Now, it may just be me, but I've never really thought of a guy going 0-fer with an ERA around 10 as being a player who's broken into the majors. That's really more of a "tried and failed" line than anything else. I mean, I think I could lose three decisions in the majors. Heck, anyone could.

(read the ESPN story here.)

Thursday, February 05, 2004

Proof that American Civilization is Going to Poop
Well, it had to happen...really, the inevitability shouldn't have surprised anyone, least of all me. But somehow, I'm still shocked that anyone could possibly sink this low...

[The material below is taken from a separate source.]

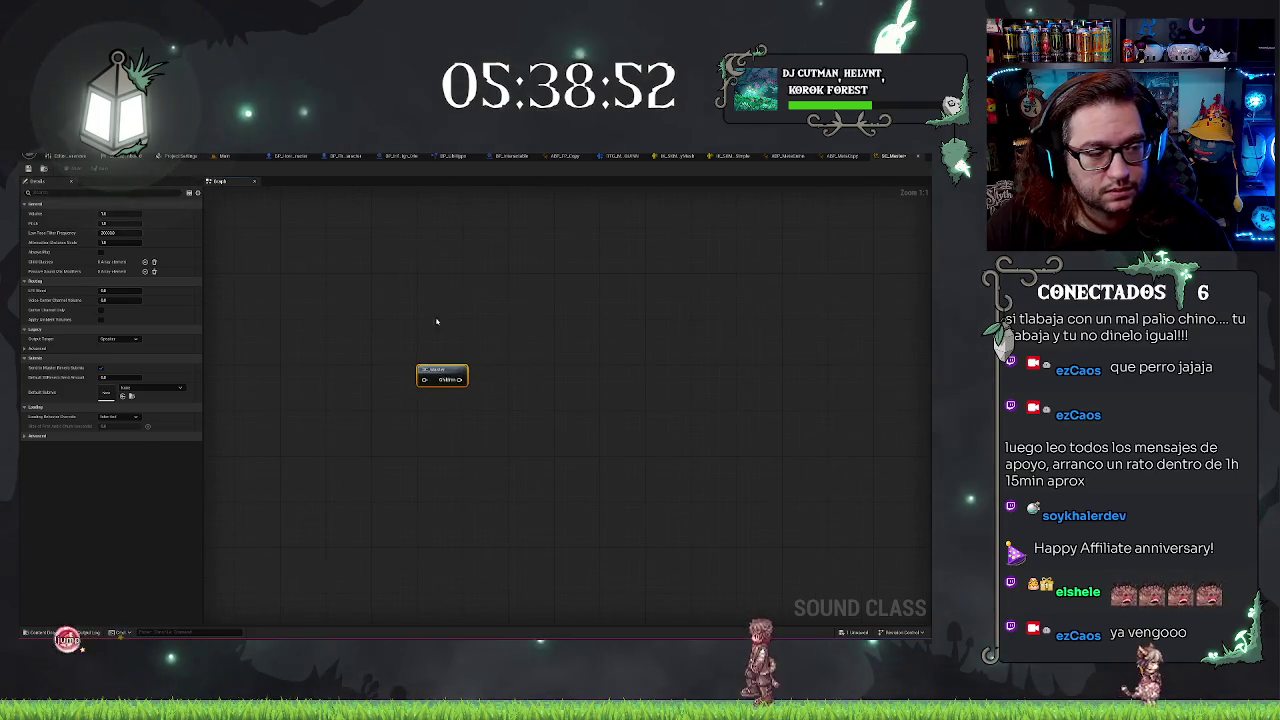
pyautogui.moveTo(520, 366); pyautogui.dragTo(486, 383)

A woman in Knoxville, Tennessee, has filed a class-action lawsuit against CBS, Viacom, MTV, Janet Jackson, and Justin Timberlake, the first such lawsuit since Nipplegate's occurence. She contends that the "sexually explicit conduct" of the halftime show has caused her injury, outrage, embarrassment, yada yada yada.

People.

It's a nipple. Everybody has one. We don't all have those neat little shieldy thingies that Janet apparently carries around with her, but still...we've all got teats.

Terri Carlin needs to settle her ass down and get a life. And maybe get laid.

(see the complaint here.)

Sunday, February 01, 2004

Last football game of the 2003 season
Since the Pro Bowl doesn't count, really.

I'm picking the Patriots over the Panthers by 10. I know that's a huge gap, but I can see it. The Panthers are not that good.
Just to Fill Column Space
Memento is a fucked-up motion picture. I don't think that Thomas Edison envisioned this piece of art when he created movable image projection.

That's not to say that I didn't like the film. It's quite good, and as Kirsten said, probably deserved at least a mention in the Academy Awards, but failed to garner attention (or something).

I recommend seeing the film, if you haven't already. However, make no mistake: Guy Pierce is not hot. Well, maybe he is. No. He's not.